(Entries drawn from a collection)
--- Begin ---

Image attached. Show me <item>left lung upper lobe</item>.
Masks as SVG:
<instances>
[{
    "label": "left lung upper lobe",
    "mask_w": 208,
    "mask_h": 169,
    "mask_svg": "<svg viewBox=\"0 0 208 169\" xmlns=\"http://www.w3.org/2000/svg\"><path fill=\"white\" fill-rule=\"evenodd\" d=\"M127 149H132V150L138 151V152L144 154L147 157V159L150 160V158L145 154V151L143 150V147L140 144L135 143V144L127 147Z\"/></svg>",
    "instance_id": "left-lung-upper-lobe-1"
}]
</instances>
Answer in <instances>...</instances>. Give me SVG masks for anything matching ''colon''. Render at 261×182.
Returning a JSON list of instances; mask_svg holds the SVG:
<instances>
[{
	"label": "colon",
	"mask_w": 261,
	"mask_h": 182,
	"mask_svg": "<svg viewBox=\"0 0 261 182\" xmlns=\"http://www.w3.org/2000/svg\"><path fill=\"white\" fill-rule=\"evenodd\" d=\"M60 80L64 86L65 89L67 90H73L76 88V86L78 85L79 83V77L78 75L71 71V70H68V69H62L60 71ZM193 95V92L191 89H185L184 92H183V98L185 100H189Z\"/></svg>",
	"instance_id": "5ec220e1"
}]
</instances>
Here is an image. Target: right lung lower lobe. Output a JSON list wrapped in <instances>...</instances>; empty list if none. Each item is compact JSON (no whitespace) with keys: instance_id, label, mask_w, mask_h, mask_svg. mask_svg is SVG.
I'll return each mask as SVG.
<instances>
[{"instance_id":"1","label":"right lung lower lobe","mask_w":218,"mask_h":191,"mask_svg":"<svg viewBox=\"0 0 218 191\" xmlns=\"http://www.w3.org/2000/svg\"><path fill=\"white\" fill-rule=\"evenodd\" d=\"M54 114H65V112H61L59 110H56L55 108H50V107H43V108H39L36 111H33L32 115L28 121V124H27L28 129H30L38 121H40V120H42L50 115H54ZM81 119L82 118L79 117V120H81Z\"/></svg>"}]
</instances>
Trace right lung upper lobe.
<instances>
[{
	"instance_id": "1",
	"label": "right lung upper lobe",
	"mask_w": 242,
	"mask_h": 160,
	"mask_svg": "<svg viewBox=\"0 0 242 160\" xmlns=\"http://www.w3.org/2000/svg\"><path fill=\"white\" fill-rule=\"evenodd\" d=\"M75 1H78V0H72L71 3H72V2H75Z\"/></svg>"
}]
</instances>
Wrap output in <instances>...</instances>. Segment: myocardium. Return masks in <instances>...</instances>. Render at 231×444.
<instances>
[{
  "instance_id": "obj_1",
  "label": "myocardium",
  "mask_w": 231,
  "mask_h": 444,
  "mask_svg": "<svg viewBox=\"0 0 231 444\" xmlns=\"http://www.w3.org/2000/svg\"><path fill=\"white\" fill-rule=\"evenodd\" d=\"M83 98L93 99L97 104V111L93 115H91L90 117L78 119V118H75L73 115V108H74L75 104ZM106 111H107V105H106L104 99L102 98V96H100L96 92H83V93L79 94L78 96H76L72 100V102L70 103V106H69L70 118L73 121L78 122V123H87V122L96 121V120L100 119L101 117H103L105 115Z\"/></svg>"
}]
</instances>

--- End ---

-- Task statement --
Report each of the lines above that contains the string "item". Case matters.

-- Full response --
Image attached. Show me <item>left lung upper lobe</item>.
Here is an image. Target: right lung lower lobe. Output a JSON list wrapped in <instances>...</instances>; empty list if none. Each item is compact JSON (no whitespace) with keys: instance_id, label, mask_w, mask_h, mask_svg. mask_svg is SVG.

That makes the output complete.